Only the pictures are dropped. Restate each line below word for word.

+ + + + +

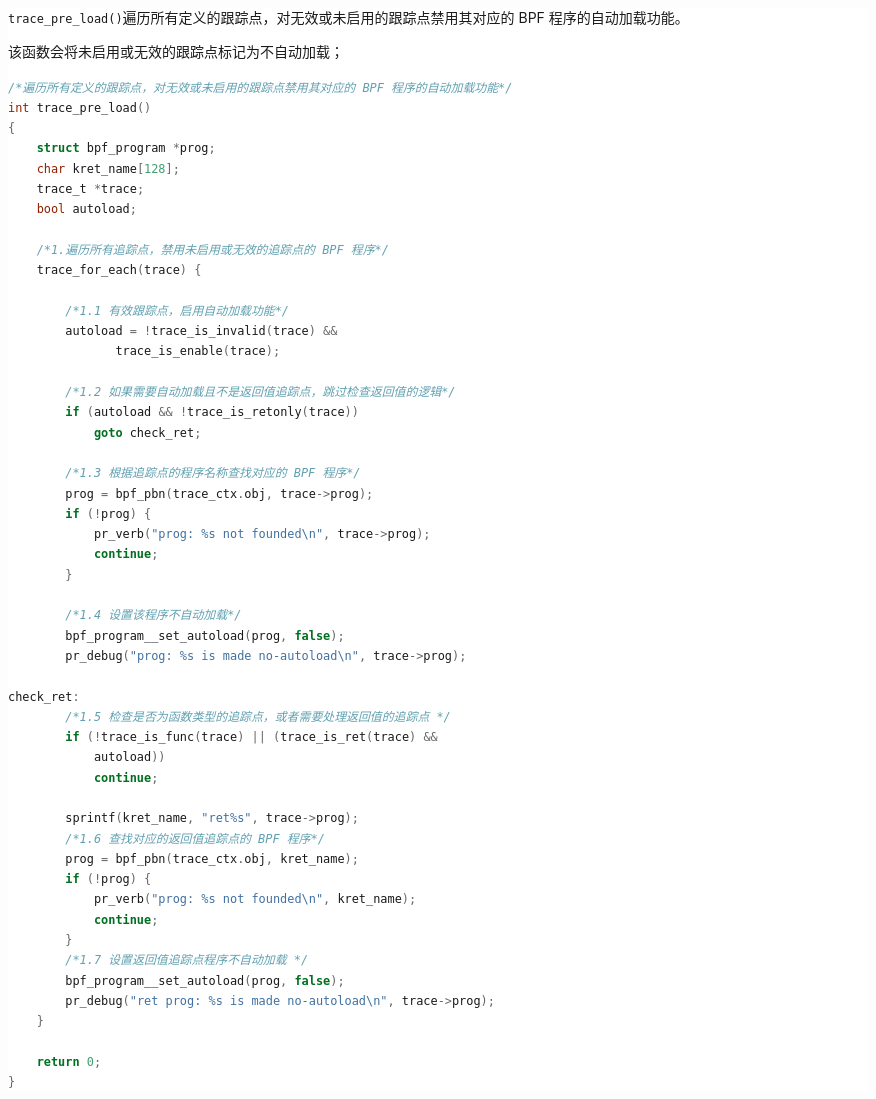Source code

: `trace_pre_load()`遍历所有定义的跟踪点，对无效或未启用的跟踪点禁用其对应的 BPF 程序的自动加载功能。

该函数会将未启用或无效的跟踪点标记为不自动加载；

```c
/*遍历所有定义的跟踪点，对无效或未启用的跟踪点禁用其对应的 BPF 程序的自动加载功能*/
int trace_pre_load()
{
	struct bpf_program *prog;
	char kret_name[128];
	trace_t *trace;
	bool autoload;

	/*1.遍历所有追踪点，禁用未启用或无效的追踪点的 BPF 程序*/
	trace_for_each(trace) {

		/*1.1 有效跟踪点，启用自动加载功能*/
		autoload = !trace_is_invalid(trace) &&
			   trace_is_enable(trace);

		/*1.2 如果需要自动加载且不是返回值追踪点，跳过检查返回值的逻辑*/
		if (autoload && !trace_is_retonly(trace))
			goto check_ret;
			
		/*1.3 根据追踪点的程序名称查找对应的 BPF 程序*/
		prog = bpf_pbn(trace_ctx.obj, trace->prog);
		if (!prog) {
			pr_verb("prog: %s not founded\n", trace->prog);
			continue;
		}

		/*1.4 设置该程序不自动加载*/
		bpf_program__set_autoload(prog, false);
		pr_debug("prog: %s is made no-autoload\n", trace->prog);

check_ret:
		/*1.5 检查是否为函数类型的追踪点，或者需要处理返回值的追踪点 */
		if (!trace_is_func(trace) || (trace_is_ret(trace) &&
		    autoload))
			continue;

		sprintf(kret_name, "ret%s", trace->prog);
		/*1.6 查找对应的返回值追踪点的 BPF 程序*/
		prog = bpf_pbn(trace_ctx.obj, kret_name);
		if (!prog) {
			pr_verb("prog: %s not founded\n", kret_name);
			continue;
		}
		/*1.7 设置返回值追踪点程序不自动加载 */
		bpf_program__set_autoload(prog, false);
		pr_debug("ret prog: %s is made no-autoload\n", trace->prog);
	}

	return 0;
}

```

+ + + + +

→ Response
Source code

: `trace_pre_load()`遍历所有定义的跟踪点，对无效或未启用的跟踪点禁用其对应的 BPF 程序的自动加载功能。

该函数会将未启用或无效的跟踪点标记为不自动加载；

```c
/*遍历所有定义的跟踪点，对无效或未启用的跟踪点禁用其对应的 BPF 程序的自动加载功能*/
int trace_pre_load()
{
	struct bpf_program *prog;
	char kret_name[128];
	trace_t *trace;
	bool autoload;

	/*1.遍历所有追踪点，禁用未启用或无效的追踪点的 BPF 程序*/
	trace_for_each(trace) {

		/*1.1 有效跟踪点，启用自动加载功能*/
		autoload = !trace_is_invalid(trace) &&
			   trace_is_enable(trace);

		/*1.2 如果需要自动加载且不是返回值追踪点，跳过检查返回值的逻辑*/
		if (autoload && !trace_is_retonly(trace))
			goto check_ret;
			
		/*1.3 根据追踪点的程序名称查找对应的 BPF 程序*/
		prog = bpf_pbn(trace_ctx.obj, trace->prog);
		if (!prog) {
			pr_verb("prog: %s not founded\n", trace->prog);
			continue;
		}

		/*1.4 设置该程序不自动加载*/
		bpf_program__set_autoload(prog, false);
		pr_debug("prog: %s is made no-autoload\n", trace->prog);

check_ret:
		/*1.5 检查是否为函数类型的追踪点，或者需要处理返回值的追踪点 */
		if (!trace_is_func(trace) || (trace_is_ret(trace) &&
		    autoload))
			continue;

		sprintf(kret_name, "ret%s", trace->prog);
		/*1.6 查找对应的返回值追踪点的 BPF 程序*/
		prog = bpf_pbn(trace_ctx.obj, kret_name);
		if (!prog) {
			pr_verb("prog: %s not founded\n", kret_name);
			continue;
		}
		/*1.7 设置返回值追踪点程序不自动加载 */
		bpf_program__set_autoload(prog, false);
		pr_debug("ret prog: %s is made no-autoload\n", trace->prog);
	}

	return 0;
}

```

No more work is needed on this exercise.